The next Peel Sessions appearance, from early February 1978, a half month after the Pistol's Winterland implosion, still has a Punk vibe. But something has changed. Something has shifted. One can hear that in "Hong Kong Garden," which would reach number seven on the UK Singles Chart at the end of summer.

By this time the band is in the studio with producer Stephen Lillywhite recording their debut album, The Scream (1978), which is released in November.


The Scream is a great album that was well received and peaked at number 12 on the UK Albums Chart. I would class it as one of the main pillars of Post-Punk along with Metal Box (1979), Entertainment! (1979) and Unknown Pleasures (1979). "Overground" is an incredible song:


Siouxsie and the Banshees 1979 followup album, Join Hands, is generally not as well received as The Scream.



In particular, the studio reprise of "The Lord's Prayer," the song that began it all for Sioux and Severin, is usually panned by the critics. But I think it is an exceptionally strong record.
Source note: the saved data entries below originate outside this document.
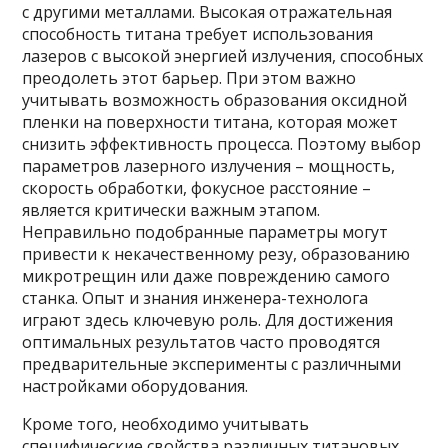
с другими металлами. Высокая отражательная
способность титана требует использования
лазеров с высокой энергией излучения, способных
преодолеть этот барьер. При этом важно
учитывать возможность образования оксидной
пленки на поверхности титана, которая может
снизить эффективность процесса. Поэтому выбор
параметров лазерного излучения – мощность,
скорость обработки, фокусное расстояние –
является критически важным этапом.
Неправильно подобранные параметры могут
привести к некачественному резу, образованию
микротрещин или даже повреждению самого
станка. Опыт и знания инженера-технолога
играют здесь ключевую роль. Для достижения
оптимальных результатов часто проводятся
предварительные эксперименты с различными
настройками оборудования.
Кроме того, необходимо учитывать
специфические свойства различных титановых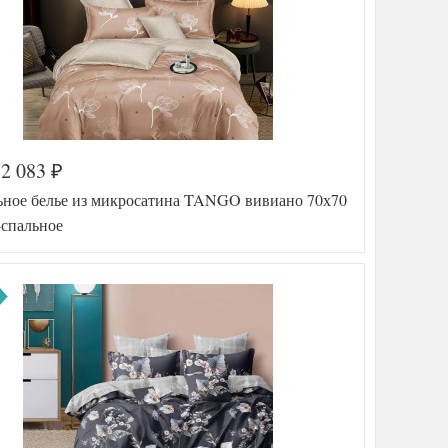
2 083
₽
ьное белье из микросатина TANGO вивиано 70х70
-спальное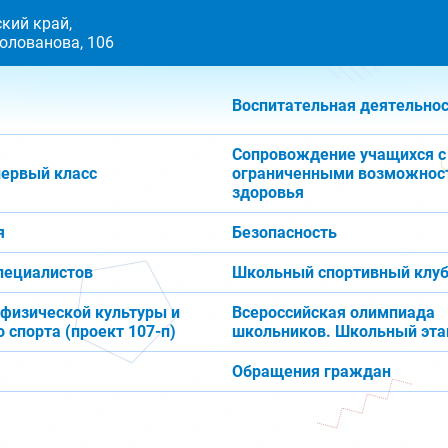
кий край,
 Голованова, 106
Воспитательная деятельно
Сопровождение учащихся с
первый класс
ограниченными возможнос
здоровья
я
Безопасность
пециалистов
Школьный спортивный клуб
 физической культуры и
Всероссийская олимпиада
 спорта (проект 107-п)
школьников. Школьный эта
Обращения граждан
There is tendency to downplay the excellence and the impact of The Scream and Join Hands, partly I think because of the success of Kaleidoscope (1980) and Juju (1981), albums which will be our focus next Friday. Siouxsie and the Banshees as time rolled on would be thought of mostly in relation to these two albums, as well as A Kiss in the Dreamhouse (1982). But in doing so I think we've missed out on some of the richness of Post-Punk.